Inconvenience from an interim order
It is not apparent that there will be a significant impact to the Body Corporate from delaying the recording of the new CMS pending a determination of this dispute. However, if the new CMS was recorded and the applicant was ultimately successful, it is unlikely that the additional cost of recording a further CMS would be significant. Moreover, the applicant has not strongly substantiated any defect with the by-law in question. In addition, given that the problem that the applicant complains of exists without the proposed by-law, it is not apparent that an interim order is necessary to give immediate relief to the difficulties currently faced by the applicant.
Conclusion
On the evidence before me, I am not satisfied that the applicant has sufficiently demonstrated that an order preventing the recording of the by-law approved at the July EGM is warranted.

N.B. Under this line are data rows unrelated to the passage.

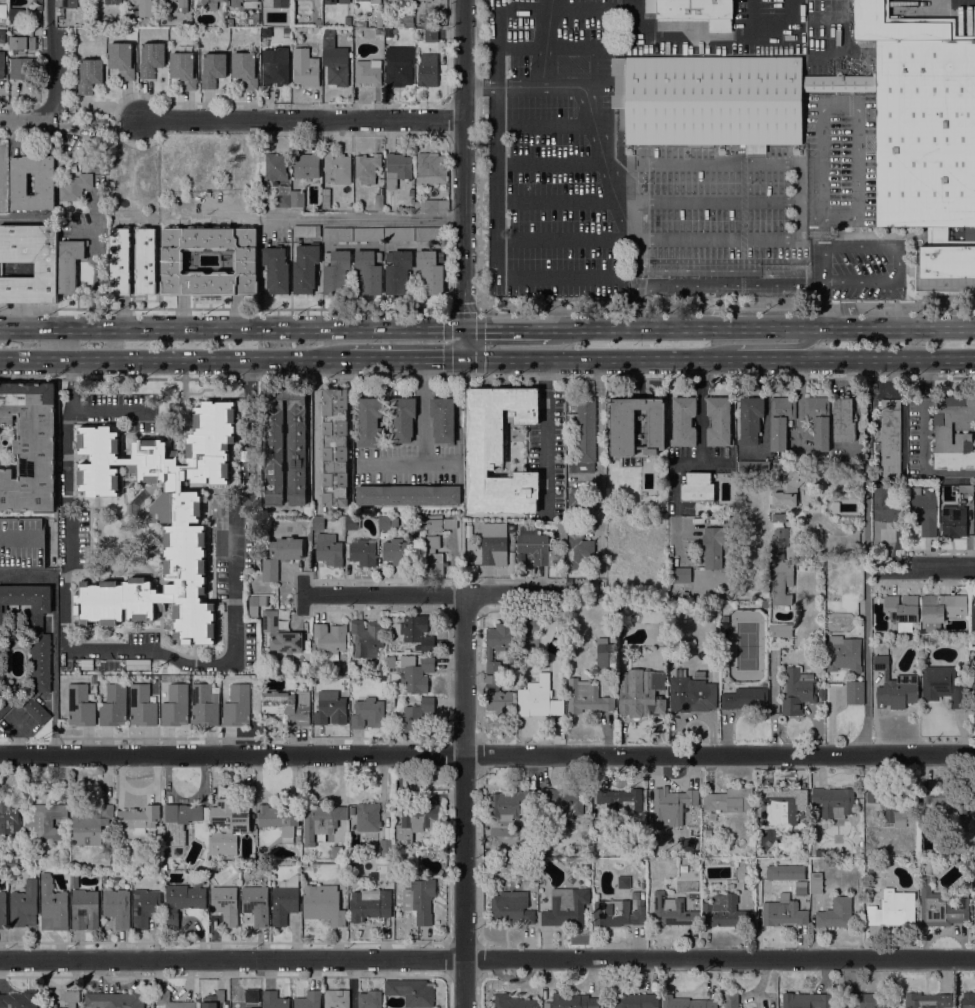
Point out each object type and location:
building: (344, 1)
building: (371, 1)
building: (109, 2)
building: (179, 2)
building: (330, 2)
building: (244, 3)
building: (280, 3)
building: (403, 3)
building: (69, 4)
building: (208, 4)
building: (143, 8)
building: (697, 12)
building: (3, 14)
building: (16, 15)
building: (61, 16)
building: (256, 17)
building: (348, 20)
building: (407, 20)
building: (431, 20)
building: (318, 21)
building: (229, 22)
building: (378, 22)
building: (154, 23)
building: (412, 30)
building: (378, 31)
building: (431, 34)
building: (2, 36)
road: (545, 41)
building: (22, 42)
building: (329, 42)
building: (151, 59)
building: (122, 60)
road: (51, 61)
building: (2, 64)
building: (275, 66)
building: (400, 67)
building: (21, 68)
building: (306, 68)
building: (183, 69)
building: (213, 69)
building: (245, 70)
building: (428, 70)
building: (338, 72)
building: (368, 72)
building: (90, 75)
road: (474, 84)
road: (824, 107)
road: (302, 120)
road: (25, 121)
building: (105, 130)
building: (713, 132)
road: (598, 134)
building: (306, 165)
building: (274, 166)
building: (337, 168)
building: (366, 168)
building: (431, 168)
building: (397, 169)
building: (2, 173)
road: (462, 178)
building: (44, 183)
building: (75, 187)
building: (411, 192)
building: (283, 196)
building: (297, 198)
building: (326, 198)
building: (379, 202)
building: (3, 206)
building: (432, 206)
road: (368, 218)
road: (99, 226)
building: (306, 231)
building: (337, 234)
building: (368, 234)
building: (399, 234)
building: (427, 234)
road: (781, 239)
road: (496, 241)
building: (235, 260)
building: (133, 261)
building: (183, 261)
road: (897, 262)
building: (70, 264)
building: (305, 268)
building: (46, 270)
building: (276, 270)
building: (336, 271)
building: (369, 271)
building: (397, 271)
building: (431, 271)
road: (628, 271)
road: (636, 279)
road: (728, 284)
road: (636, 306)
road: (820, 306)
road: (223, 308)
road: (462, 308)
road: (726, 308)
traffic signals: (463, 328)
road: (507, 328)
road: (762, 328)
road: (231, 329)
road: (788, 344)
road: (865, 357)
traffic signals: (464, 358)
road: (599, 358)
road: (746, 358)
road: (175, 359)
road: (407, 359)
road: (487, 376)
road: (112, 410)
building: (403, 419)
building: (443, 419)
building: (751, 419)
building: (781, 420)
building: (819, 420)
building: (843, 420)
building: (370, 422)
building: (683, 422)
building: (719, 422)
building: (637, 426)
road: (313, 427)
road: (546, 432)
building: (585, 435)
building: (890, 436)
road: (923, 437)
building: (943, 438)
road: (420, 441)
road: (702, 445)
building: (29, 447)
building: (275, 447)
building: (335, 447)
building: (499, 451)
road: (598, 453)
road: (866, 454)
road: (711, 460)
road: (439, 466)
building: (754, 466)
building: (959, 485)
building: (698, 487)
building: (788, 489)
building: (408, 495)
building: (579, 500)
building: (885, 504)
building: (924, 511)
building: (462, 518)
building: (732, 520)
building: (161, 521)
building: (954, 521)
building: (352, 522)
building: (318, 523)
building: (385, 523)
building: (561, 531)
building: (415, 535)
building: (779, 536)
building: (477, 538)
building: (435, 542)
building: (22, 543)
building: (494, 544)
building: (533, 545)
building: (716, 545)
building: (580, 546)
building: (329, 550)
building: (363, 551)
building: (397, 551)
building: (281, 555)
building: (729, 559)
building: (556, 560)
road: (926, 566)
building: (681, 575)
building: (782, 582)
road: (384, 597)
road: (518, 597)
building: (257, 600)
building: (765, 604)
building: (903, 607)
building: (942, 608)
building: (973, 618)
building: (543, 629)
building: (416, 631)
building: (781, 631)
building: (281, 634)
building: (367, 636)
building: (331, 638)
building: (498, 643)
road: (84, 649)
building: (844, 654)
building: (606, 656)
road: (867, 661)
building: (391, 662)
building: (41, 663)
building: (416, 674)
building: (382, 678)
building: (493, 678)
building: (942, 685)
building: (895, 686)
building: (973, 687)
building: (799, 691)
building: (821, 692)
building: (853, 692)
building: (642, 693)
building: (692, 694)
building: (587, 697)
building: (539, 698)
building: (747, 699)
building: (390, 700)
building: (500, 702)
building: (114, 705)
building: (205, 705)
building: (237, 705)
building: (81, 706)
building: (142, 706)
building: (176, 706)
building: (289, 706)
building: (331, 709)
building: (368, 713)
building: (416, 714)
road: (487, 756)
building: (730, 799)
building: (620, 800)
building: (941, 801)
road: (466, 802)
building: (563, 802)
building: (834, 802)
building: (894, 803)
building: (510, 804)
building: (781, 805)
building: (671, 806)
building: (974, 808)
building: (231, 815)
building: (368, 817)
building: (9, 818)
building: (139, 818)
building: (279, 820)
building: (418, 820)
building: (45, 821)
building: (320, 821)
building: (180, 822)
building: (91, 825)
building: (298, 831)
building: (298, 840)
building: (224, 844)
building: (527, 846)
building: (386, 848)
building: (339, 852)
building: (821, 853)
building: (441, 854)
building: (13, 862)
building: (304, 863)
building: (112, 867)
building: (397, 868)
building: (872, 871)
building: (784, 872)
building: (372, 876)
building: (74, 880)
building: (623, 881)
building: (815, 882)
building: (731, 885)
building: (284, 900)
building: (420, 900)
building: (182, 901)
building: (322, 903)
building: (225, 904)
building: (256, 904)
building: (370, 904)
building: (24, 905)
building: (53, 906)
building: (118, 907)
building: (145, 907)
building: (511, 907)
building: (566, 907)
building: (942, 908)
building: (2, 909)
building: (85, 909)
building: (892, 909)
building: (672, 911)
building: (723, 911)
building: (782, 912)
building: (616, 913)
building: (835, 913)
building: (974, 917)
road: (487, 959)
building: (412, 992)
building: (251, 996)
building: (72, 998)
building: (336, 999)
building: (369, 999)
building: (19, 1000)
building: (114, 1000)
building: (213, 1000)
building: (274, 1000)
building: (309, 1000)
building: (731, 1000)
building: (806, 1000)
building: (864, 1000)
building: (927, 1000)
building: (968, 1000)
building: (169, 1001)
building: (514, 1001)
building: (572, 1001)
building: (636, 1001)
building: (685, 1002)
building: (49, 1006)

Notwithstanding that, I do consider that there are issues which the parties could work through together in regard to the practical application of the proposed by-laws and the alleged obstruction. I am of the view that conciliation conducted by the independent trained conciliators in the Commissioner’s Office would be of assistance in progressing a resolution to this dispute. For this reason I intend to return this application to the Commissioner with a recommendation that it be referred for conciliation. Without limiting the matters which could be considered at conciliation, the parties could discuss any need for alternative or additional locations for bicycle parking in the scheme, the provision and exact location of designated racks on Level P1, and any action that could be taken to monitor and address bike parking that extends beyond the designated racks and presents a potential obstruction.
The matter will now be investigated in accordance with the usual processes undertaken by this Office. As indicated, in the first instance it will be referred for conciliation. If conciliation is unable to resolve the matter, the matter will proceed to the investigation of the final order including calling of submissions from all affected parties.
[1] Section
247(3) of the Act
[2] See sections
227, 228, 276 and Schedule 5 of the
Act
[3] Section
276(2) of the
Act
[4] Section
284(1) of the
Act
[5] Section
279 of the Act
[6] Section
276 of the Act
[7] Sections 52
to 66 of the Act provide for CMS, including the process for
consenting to and recording a
CMS.
[8] Schedule 5
of the Act includes, as an example of an order that an adjudicator could make,
to remove a by-law if satisfied that it
is oppressive or unreasonable having
regard to the interests of all owners.
[9] Pursuant to
section 94(2) of the Act a body corporate must act reasonably in
undertaking its functions, including in making or not making a decision.